課題一覧:
**a.** 映画日記によると、「ファニー・ページ」の監督は誰か。
**b.** 映画日記の「映画感想「ファニー・ページ」「七つの弾丸」」から始まり「監督はオーウェン・クライン。」までの部分を、一字一句変えずに書き写せ。
**c.** 次の各記述が映画日記の内容と一致するかを「はい」か「いいえ」で判断し、その決め手となる本文の言葉をそのまま引用せよ。
(i) この日記は見た直後の印象を書いているため、ネタバレを含むことがある。
(ii) 「ファニー・ページ」はストーリーが次々と展開していく作品だと評されている。
(iii) 「ファニー・ページ」はA24特集の一本である。

原文:
# # # # #
くらのすけの映画日記

「シネマラムール」の管理人くらのすけの映画鑑賞日記です。 なるべく、見た直後の印象を書き込んでいるのでネタバレがある場合があります。その点ご了解ください。

映画感想「ファニー・ページ」「七つの弾丸」

「ファニー・ページ」

A24特集の一本ですが、ストーリーがいつまで経っても展開していかない作りで、なぜか突然エンディングという珍品映画だった。登場人物それぞれが個性的だが叫んでいるばかりで中身が見えない上に、話の根幹が全然まとまっていないので、思いつきで撮ったプライベート映画みたいだった。監督はオーウェン・クライン。
# # # # #
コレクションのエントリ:
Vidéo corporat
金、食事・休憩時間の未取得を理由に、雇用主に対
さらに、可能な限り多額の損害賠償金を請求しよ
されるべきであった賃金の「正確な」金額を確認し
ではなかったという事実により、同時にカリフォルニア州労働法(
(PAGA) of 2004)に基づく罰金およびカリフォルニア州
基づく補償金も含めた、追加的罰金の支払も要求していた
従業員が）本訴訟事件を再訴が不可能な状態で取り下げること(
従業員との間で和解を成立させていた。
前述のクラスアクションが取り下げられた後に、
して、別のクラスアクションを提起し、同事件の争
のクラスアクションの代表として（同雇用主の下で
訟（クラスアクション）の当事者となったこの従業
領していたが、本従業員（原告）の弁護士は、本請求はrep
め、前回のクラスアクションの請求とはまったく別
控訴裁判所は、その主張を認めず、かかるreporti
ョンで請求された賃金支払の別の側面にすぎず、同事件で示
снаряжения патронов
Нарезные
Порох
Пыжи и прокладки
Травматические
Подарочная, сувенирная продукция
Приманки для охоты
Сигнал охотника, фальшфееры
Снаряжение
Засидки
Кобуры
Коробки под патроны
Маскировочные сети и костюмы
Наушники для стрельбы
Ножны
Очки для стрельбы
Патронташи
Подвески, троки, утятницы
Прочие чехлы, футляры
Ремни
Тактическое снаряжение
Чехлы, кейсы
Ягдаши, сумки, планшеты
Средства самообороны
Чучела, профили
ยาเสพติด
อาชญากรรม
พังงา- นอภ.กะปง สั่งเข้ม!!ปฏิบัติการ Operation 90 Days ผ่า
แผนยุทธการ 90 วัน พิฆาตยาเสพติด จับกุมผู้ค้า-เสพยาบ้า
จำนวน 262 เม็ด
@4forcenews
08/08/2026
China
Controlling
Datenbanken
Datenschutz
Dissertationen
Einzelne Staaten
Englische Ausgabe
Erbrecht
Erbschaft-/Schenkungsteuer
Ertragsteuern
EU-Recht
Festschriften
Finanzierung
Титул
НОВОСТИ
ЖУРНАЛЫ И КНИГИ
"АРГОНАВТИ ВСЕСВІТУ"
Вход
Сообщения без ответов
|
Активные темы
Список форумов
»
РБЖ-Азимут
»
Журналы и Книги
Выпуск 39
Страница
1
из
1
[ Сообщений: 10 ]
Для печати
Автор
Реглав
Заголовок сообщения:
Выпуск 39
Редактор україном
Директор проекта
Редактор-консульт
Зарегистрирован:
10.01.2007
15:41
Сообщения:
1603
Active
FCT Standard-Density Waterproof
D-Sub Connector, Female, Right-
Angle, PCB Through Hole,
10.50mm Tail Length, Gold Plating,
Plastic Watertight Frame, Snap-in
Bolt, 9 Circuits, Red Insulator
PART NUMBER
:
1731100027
# # # # #
各課題の解答:
**a.** オーウェン・クライン。

**b.**
映画感想「ファニー・ページ」「七つの弾丸」

「ファニー・ページ」

A24特集の一本ですが、ストーリーがいつまで経っても展開していかない作りで、なぜか突然エンディングという珍品映画だった。登場人物それぞれが個性的だが叫んでいるばかりで中身が見えない上に、話の根幹が全然まとまっていないので、思いつきで撮ったプライベート映画みたいだった。監督はオーウェン・クライン。

**c.**
(i) はい。「なるべく、見た直後の印象を書き込んでいるのでネタバレがある場合があります。」
(ii) いいえ。「ストーリーがいつまで経っても展開していかない作り」
(iii) はい。「A24特集の一本ですが」